:: Try it ::
Look through the data below for the line with "bottle: none [792,359,845,463]", and transcribe it exactly together with each line after it up to and including the line with "console table: none". Give nothing else.

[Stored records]
☆ ☆ ☆ ☆ ☆ ☆ ☆

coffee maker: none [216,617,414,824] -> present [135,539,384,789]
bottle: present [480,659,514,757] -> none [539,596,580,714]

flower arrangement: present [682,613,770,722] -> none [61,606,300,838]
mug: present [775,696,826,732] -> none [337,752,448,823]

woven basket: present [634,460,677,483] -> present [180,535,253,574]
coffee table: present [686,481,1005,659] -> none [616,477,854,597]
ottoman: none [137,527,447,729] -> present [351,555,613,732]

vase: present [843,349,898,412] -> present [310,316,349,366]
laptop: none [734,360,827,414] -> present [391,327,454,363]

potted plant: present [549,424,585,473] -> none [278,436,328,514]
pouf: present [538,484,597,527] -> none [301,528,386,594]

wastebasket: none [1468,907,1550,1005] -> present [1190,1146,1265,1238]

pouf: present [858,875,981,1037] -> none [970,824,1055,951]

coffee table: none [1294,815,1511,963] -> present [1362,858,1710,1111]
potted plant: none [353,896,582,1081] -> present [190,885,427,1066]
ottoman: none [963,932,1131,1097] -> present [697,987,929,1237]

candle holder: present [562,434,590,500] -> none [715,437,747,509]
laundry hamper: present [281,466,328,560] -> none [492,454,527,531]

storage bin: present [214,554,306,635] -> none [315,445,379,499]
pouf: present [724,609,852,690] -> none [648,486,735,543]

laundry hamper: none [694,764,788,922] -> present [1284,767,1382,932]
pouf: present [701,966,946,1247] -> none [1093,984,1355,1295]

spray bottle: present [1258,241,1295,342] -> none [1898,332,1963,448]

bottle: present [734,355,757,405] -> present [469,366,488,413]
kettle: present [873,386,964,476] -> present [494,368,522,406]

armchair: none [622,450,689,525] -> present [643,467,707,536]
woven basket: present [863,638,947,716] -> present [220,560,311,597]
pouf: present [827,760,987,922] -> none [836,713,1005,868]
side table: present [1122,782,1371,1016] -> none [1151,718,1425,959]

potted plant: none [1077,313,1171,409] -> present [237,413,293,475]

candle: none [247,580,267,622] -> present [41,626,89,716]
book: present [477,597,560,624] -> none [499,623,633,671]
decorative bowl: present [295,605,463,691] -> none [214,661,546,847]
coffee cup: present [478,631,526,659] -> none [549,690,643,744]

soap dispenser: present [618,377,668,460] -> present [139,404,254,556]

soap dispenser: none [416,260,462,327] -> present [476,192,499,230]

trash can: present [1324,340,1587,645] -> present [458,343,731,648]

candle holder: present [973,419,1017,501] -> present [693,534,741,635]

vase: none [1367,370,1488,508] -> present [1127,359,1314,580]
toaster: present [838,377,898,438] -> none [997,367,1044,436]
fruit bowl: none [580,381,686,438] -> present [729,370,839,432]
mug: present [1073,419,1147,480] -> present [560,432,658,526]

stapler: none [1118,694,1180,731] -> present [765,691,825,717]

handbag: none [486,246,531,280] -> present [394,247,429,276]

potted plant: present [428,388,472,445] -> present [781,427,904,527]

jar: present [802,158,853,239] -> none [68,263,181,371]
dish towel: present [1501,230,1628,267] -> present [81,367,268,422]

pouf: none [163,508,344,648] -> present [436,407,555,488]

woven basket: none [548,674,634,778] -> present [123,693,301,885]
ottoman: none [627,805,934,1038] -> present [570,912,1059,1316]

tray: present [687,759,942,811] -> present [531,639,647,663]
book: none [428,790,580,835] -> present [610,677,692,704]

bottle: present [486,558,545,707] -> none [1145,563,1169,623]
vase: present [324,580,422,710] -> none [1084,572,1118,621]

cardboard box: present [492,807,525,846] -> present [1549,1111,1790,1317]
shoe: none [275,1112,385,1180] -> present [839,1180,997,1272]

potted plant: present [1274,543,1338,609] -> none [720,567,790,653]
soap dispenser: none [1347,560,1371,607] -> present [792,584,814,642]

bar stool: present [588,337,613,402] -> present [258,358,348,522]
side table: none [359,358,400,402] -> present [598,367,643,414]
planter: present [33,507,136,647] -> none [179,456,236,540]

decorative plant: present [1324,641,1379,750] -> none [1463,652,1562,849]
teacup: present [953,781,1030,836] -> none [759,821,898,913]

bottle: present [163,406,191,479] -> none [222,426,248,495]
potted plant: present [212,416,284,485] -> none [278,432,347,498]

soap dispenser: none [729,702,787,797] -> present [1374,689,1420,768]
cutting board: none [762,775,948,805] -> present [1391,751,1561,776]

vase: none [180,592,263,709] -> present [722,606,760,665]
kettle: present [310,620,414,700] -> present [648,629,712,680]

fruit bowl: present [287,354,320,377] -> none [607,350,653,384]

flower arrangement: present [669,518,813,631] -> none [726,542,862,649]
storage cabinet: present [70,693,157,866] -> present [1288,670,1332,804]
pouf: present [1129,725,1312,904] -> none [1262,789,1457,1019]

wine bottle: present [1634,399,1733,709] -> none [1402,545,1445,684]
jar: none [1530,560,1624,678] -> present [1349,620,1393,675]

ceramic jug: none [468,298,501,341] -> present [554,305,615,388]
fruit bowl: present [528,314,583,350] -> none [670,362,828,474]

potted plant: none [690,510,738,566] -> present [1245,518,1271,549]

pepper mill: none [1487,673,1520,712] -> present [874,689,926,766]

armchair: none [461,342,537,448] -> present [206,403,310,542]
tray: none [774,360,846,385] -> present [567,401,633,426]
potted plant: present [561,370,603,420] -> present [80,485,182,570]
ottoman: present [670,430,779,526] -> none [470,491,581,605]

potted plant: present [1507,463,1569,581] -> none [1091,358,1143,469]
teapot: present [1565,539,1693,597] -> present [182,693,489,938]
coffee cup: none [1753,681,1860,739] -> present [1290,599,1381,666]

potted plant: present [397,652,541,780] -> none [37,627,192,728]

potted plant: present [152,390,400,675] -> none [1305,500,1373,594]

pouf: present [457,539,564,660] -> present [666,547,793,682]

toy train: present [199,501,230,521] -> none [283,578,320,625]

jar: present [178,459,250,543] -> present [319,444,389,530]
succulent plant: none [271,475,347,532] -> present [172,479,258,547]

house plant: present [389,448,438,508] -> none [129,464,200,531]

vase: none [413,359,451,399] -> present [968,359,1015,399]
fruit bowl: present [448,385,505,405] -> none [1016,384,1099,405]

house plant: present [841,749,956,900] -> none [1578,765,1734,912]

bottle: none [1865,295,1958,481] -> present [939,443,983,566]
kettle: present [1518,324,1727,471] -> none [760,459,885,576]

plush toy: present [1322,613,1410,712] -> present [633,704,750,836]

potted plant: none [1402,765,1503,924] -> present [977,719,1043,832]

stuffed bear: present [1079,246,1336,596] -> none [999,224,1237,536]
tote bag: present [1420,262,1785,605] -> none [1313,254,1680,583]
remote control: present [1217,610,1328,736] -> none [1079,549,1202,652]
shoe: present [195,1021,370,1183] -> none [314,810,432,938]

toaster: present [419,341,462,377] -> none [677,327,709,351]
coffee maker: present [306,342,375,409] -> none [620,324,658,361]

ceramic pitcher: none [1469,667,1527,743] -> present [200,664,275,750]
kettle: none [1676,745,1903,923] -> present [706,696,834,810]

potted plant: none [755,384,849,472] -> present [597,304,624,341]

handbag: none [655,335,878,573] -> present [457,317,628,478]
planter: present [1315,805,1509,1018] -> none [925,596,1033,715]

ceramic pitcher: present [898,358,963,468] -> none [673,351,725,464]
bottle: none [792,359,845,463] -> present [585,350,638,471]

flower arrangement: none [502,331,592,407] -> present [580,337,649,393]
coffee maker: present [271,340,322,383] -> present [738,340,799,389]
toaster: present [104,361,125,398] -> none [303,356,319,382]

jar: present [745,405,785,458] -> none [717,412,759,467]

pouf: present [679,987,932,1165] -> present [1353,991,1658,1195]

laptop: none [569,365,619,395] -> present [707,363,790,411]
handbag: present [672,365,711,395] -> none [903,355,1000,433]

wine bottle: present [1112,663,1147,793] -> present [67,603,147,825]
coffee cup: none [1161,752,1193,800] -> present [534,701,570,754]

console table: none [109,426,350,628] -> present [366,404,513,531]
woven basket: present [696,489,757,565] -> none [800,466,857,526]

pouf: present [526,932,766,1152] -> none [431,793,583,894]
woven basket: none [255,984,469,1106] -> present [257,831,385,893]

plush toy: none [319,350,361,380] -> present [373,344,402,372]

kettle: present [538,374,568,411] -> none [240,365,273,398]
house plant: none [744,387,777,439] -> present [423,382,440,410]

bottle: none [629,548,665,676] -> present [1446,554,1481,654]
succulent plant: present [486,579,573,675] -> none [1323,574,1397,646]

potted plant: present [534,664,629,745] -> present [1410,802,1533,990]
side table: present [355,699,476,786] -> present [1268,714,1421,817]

☆ ☆ ☆ ☆ ☆ ☆ ☆

:: Output for this task ::
bottle: none [792,359,845,463] -> present [585,350,638,471]

flower arrangement: none [502,331,592,407] -> present [580,337,649,393]
coffee maker: present [271,340,322,383] -> present [738,340,799,389]
toaster: present [104,361,125,398] -> none [303,356,319,382]

jar: present [745,405,785,458] -> none [717,412,759,467]

pouf: present [679,987,932,1165] -> present [1353,991,1658,1195]

laptop: none [569,365,619,395] -> present [707,363,790,411]
handbag: present [672,365,711,395] -> none [903,355,1000,433]

wine bottle: present [1112,663,1147,793] -> present [67,603,147,825]
coffee cup: none [1161,752,1193,800] -> present [534,701,570,754]

console table: none [109,426,350,628] -> present [366,404,513,531]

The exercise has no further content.